* _INFORMATION SUPPLIED_

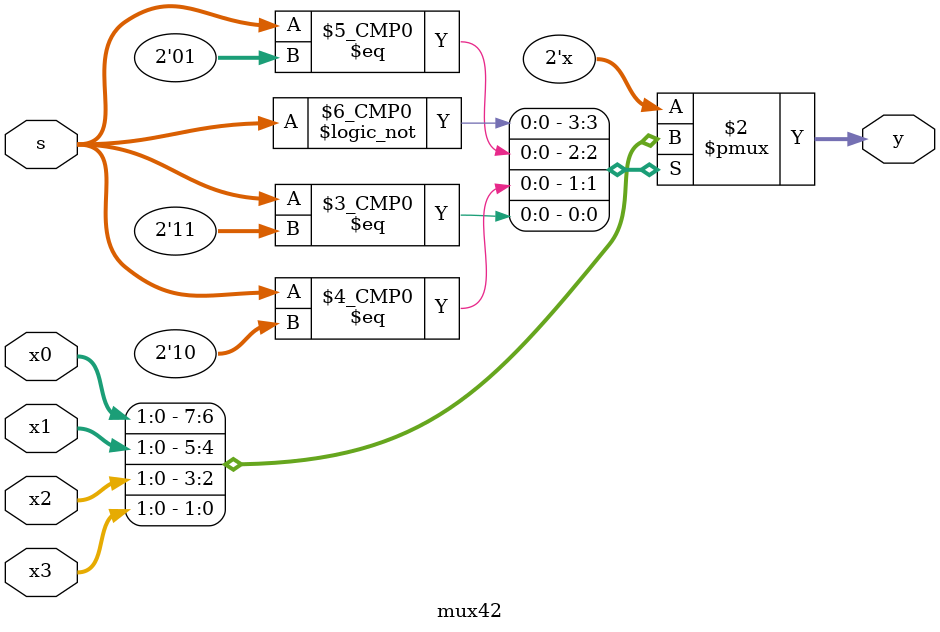
<source format=v>
module mux42(
    input [1:0] x0,x1,x2,x3,
    input [1:0] s,
    output reg [1:0] y
);

always @(*) begin
    case (s)
        2'b00: y = x0;
        2'b01: y = x1;
        2'b10: y = x2;
        2'b11: y = x3; 
        default: y = 2'b00;
    endcase
end

endmodule

</source>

* _PROMPT_
Print out all the material word for word but exclude any images.

* _ANSWER TO THE EXERCISE_
<source format=v>
module mux42(
    input [1:0] x0,x1,x2,x3,
    input [1:0] s,
    output reg [1:0] y
);

always @(*) begin
    case (s)
        2'b00: y = x0;
        2'b01: y = x1;
        2'b10: y = x2;
        2'b11: y = x3; 
        default: y = 2'b00;
    endcase
end

endmodule

</source>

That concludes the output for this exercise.